Und es dauerte auch nicht lange, bis Wespen das "Insekten-Schlaraffenland" entdeckten. Eines ihrer Nester bauen sie gerade im Schuppen. Stefanie Busch hat sich schon viel Wissen über die gestreiften "Mitbewohner" angeeignet. "Wenn ein Nest nicht stört, sollte man es einfach mal hängen lassen. Mit Gaze kann man bei Bedarf auch die Einflugrichtung der Wespen verändern", weiß sie. "Wespen haben im Grunde kein Interesse daran, uns zu ärgern. Sie wollen nur ihr Nest und ihr Volk durchbringen", erläutert sie.
Von den elf Arten der sogenannten Echten Wespen sind es nur zwei - die Deutsche Wespe und die Gewöhnliche Wespe - die durch ihr Interesse an süßen und deftigen Speisen regelmäßig sommerliche Grillpartys stören.
Experten raten zu folgenden einfachen Vorsichtsmaßnahmen zur Abwehr naschhafter Wespen:
• süße Speisen und Getränke im Freien abdecken
• nicht aus offenen Flaschen oder Gläsern trinken, Strohhalme benutzen
• Reste von Süßigkeiten aus dem Mundbereich von Kindern abwischen
• Wo Fallobst am Boden liegt, nicht barfuß laufen
• Wespen den Zugang zu Innenräumen durch geeignete Vorhänge versperren
• halbierte Zitronen mit Gewürznelken bespicken (Wespen mögen den Geruch nicht)
Verhaltensregeln in der Nähe eines Wespennestes (bis ca drei Meter Umkreis)
• den Nestbereich nicht erschüttern
• ruhige, langsame Bewegungen, damit sich die Wespen nicht angegriffen fühlen
• nicht die unmittelbare Flugbahn zum Einflugloch verstellen
• das Einflugloch nicht anpusten.

Wespen stehen unter Schutz

Hummeln, Hornissen und andere Wespenarten stehen unter besonderem gesetzlichen Schutz und dürfen nicht verletzt oder gefangen werden.
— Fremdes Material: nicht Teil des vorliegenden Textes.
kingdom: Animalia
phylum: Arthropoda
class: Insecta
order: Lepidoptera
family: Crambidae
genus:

Die Naturschutzabteilung des Landkreises Harburg hat deshalb ein Netzwerk von ehrenamtlichen Beratern eingerichtet, die kompetent ihre Hilfe anbieten und Tipps für den richtigen Umgang mit den gestreiften Fliegern geben.
Die zehn ehrenamtlichen Experten führen überwiegend Telefonberatungen durch. Falls erforderlich, hilft der Fachmann vor Ort. Stellt das Nest eines Hautflüglers tatsächlich eine Gefahr dar, kann es von dem dafür ausgebildeten Berater art- und fachgerecht umgesiedelt werden.
In erster Linie klären sie aber die Bevölkerung über die Lebensgewohnheiten der Insekten auf. Sie informieren über das richtige Verhalten den Tieren gegenüber und bauen Vorurteile ab.
Die telefonischen Beratungen sind kostenlos. Lediglich für die Umsiedlung des Nestes wird eine Gebühr erhoben. Die Telefonnummer des für den jeweiligen Ort zuständigen Beraters ist bei der Naturschutzabteilung des Landkreises, Tel. 04171-693 296, sowie bei den Ordnungsämtern der Städte und Gemeinden zu erfahren oder im Internet abrufbar unter www.landkreis-harburg.de/wespenberater.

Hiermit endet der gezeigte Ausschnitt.